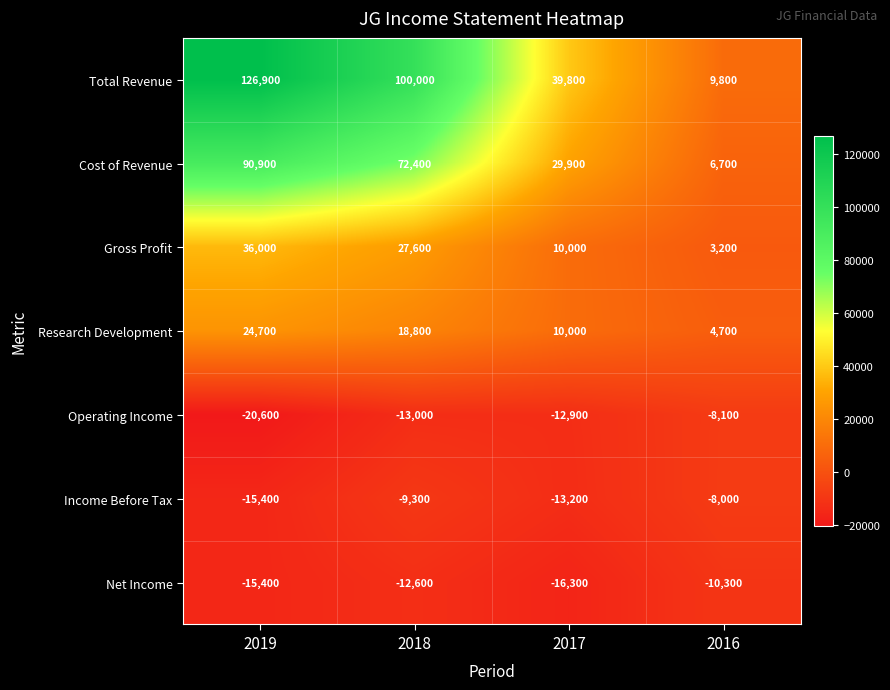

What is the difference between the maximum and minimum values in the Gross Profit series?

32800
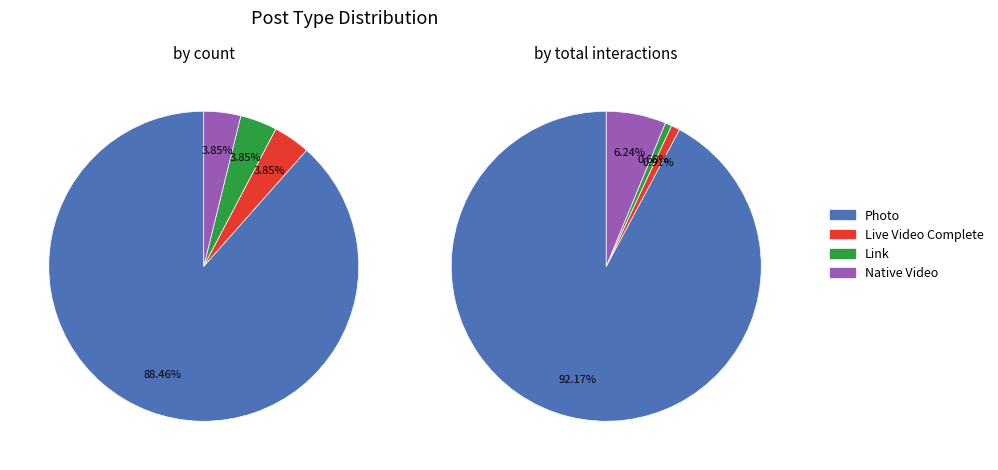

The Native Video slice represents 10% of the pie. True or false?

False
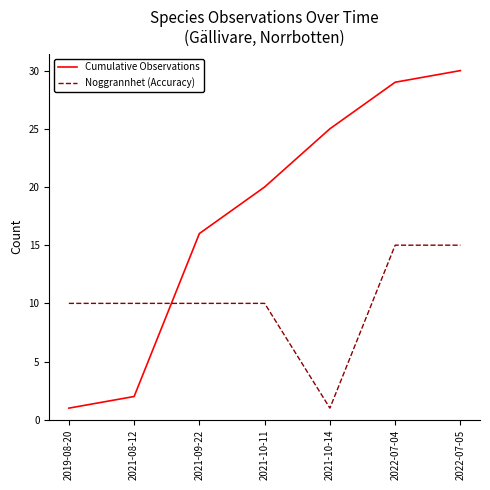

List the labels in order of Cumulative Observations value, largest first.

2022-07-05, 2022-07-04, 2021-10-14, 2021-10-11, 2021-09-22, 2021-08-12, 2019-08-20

++++++++++

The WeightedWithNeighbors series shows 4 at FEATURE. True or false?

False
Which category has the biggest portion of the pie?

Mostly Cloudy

++++++++++

Copy every line from the one containing "What is the" through the one containing "2021-09-22, 2021-08-12, 2019-08-20", inclusive, keeping the text unchanged, and leave out the pictures.

What is the difference between the maximum and minimum values in the Gross Profit series?

32800

The Native Video slice represents 10% of the pie. True or false?

False

List the labels in order of Cumulative Observations value, largest first.

2022-07-05, 2022-07-04, 2021-10-14, 2021-10-11, 2021-09-22, 2021-08-12, 2019-08-20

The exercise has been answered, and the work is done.